- [Reading text]:
☆ ☆ ☆ ☆ ☆

Plaintiffs brought this suit under 42 U.S.C. § 1983, alleging that the overdetention violates the Fourth, Fifth, and Eighth Amendments, while the strip searches violate the Fourth and Fifth Amendments. 2AC ¶¶ 3, 4. They allege that District administrators and policymakers were deliberately indifferent to the rights of inmates while administering the maintenance of inmate records and in imposing the strip search policy. They also allege that it is the practice and custom of the District to overdetain inmates. Id. ¶¶ 79-82. Plaintiffs seek damages and declaratory and injunctive relief.

II. Motion to Dismiss

A. Alternative Motion for Summary Judgment

The District has moved [14] to dismiss for failure to state a claim, or, in the alternative, for summary judgment. [15] The decision of whether to convert a motion to dismiss to one for summary judgment rests in the discretion of the court. The only extraneous matter the District submitted was an affidavit from a D.O.C. employee which, as plaintiffs point out, suffers from several evidentiary deficiencies. More importantly, this case is at far too early of a state for summary judgment to be appropriate. There has been no discovery and the record is thin.

☆ ☆ ☆ ☆ ☆

- [Goal]: Continue the court opinion on the overdetention and strip search claims from the point where it stops.

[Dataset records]
☆ ☆ ☆ ☆ ☆

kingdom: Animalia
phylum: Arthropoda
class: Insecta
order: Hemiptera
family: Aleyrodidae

☆ ☆ ☆ ☆ ☆

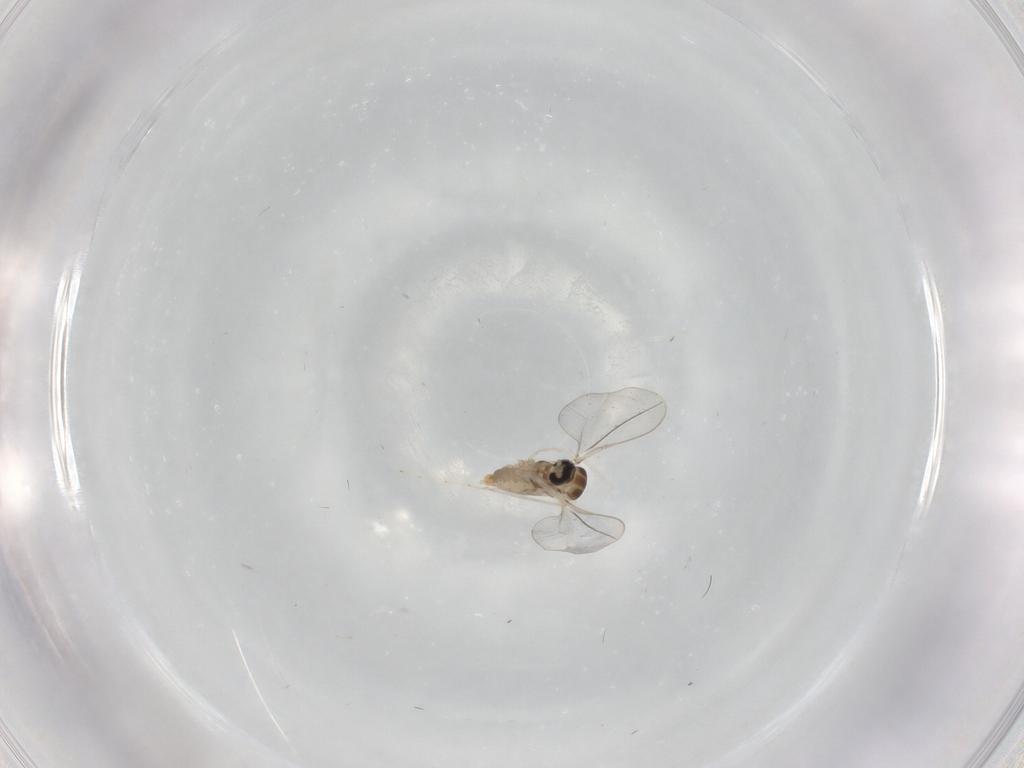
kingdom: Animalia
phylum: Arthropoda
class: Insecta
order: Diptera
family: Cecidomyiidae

☆ ☆ ☆ ☆ ☆

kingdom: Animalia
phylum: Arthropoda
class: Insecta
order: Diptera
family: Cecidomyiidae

☆ ☆ ☆ ☆ ☆

- [Final answer]:
In Bynum summary judgment was rejected where, as here, "it would be premature to consider a motion for summary judgment when the discovery process, which has apparently not even commenced, might yield additional facts that would guide the Court's decision as to the merits of plaintiffs' strip search claims." Bynum v. District of Columbia, 215 F.R.D. 1, 4 (D.D.C. 2003). As then, it is still the general rule that "decision by summary judgment is disfavored when additional development of facts might illuminate the issues of law requiring decision." Nixon v. Freeman,670 F.2d 346, 362 (D.C. Cir. 1982). Nearly every issue in this case would benefit from illumination via the discovery process: the causes for and extent of delayed release, the nature of the strip search policy, where and with whom these problems originated, and a host of other factors the Court must consider are all dependent on facts that have not been developed. For this reason the Court will not treat the District's motion as one for summary judgment, but rather as a motion to dismiss for failure to state a claim, and the Motion [15] for Summary Judgment is DENIED.

B. Standard on 12(b)(6) Motion

When a Rule 12(b)(6) motion is at hand, plaintiffs' factual allegations are presumed true and construed liberally in their favor. See Swierkiewicz v. Sonoma N.A., 534 U.S. 506, 511-14 (2002), Krieger v. Fadely, 211 F.3d 134, 136 (D.C. Cir. 2000), Alexander v. FBI, 971 F.Supp. 603, 608 (D.D.C. 1997). "The complaint should be dismissed only if it appears beyond doubt that, under any reasonable pleading, plaintiffs will be unable to prove any set of facts that would justify relief." Bynum v. District of Columbia, 257 F.Supp. 2d 1, 1 (D.D.C. 2002).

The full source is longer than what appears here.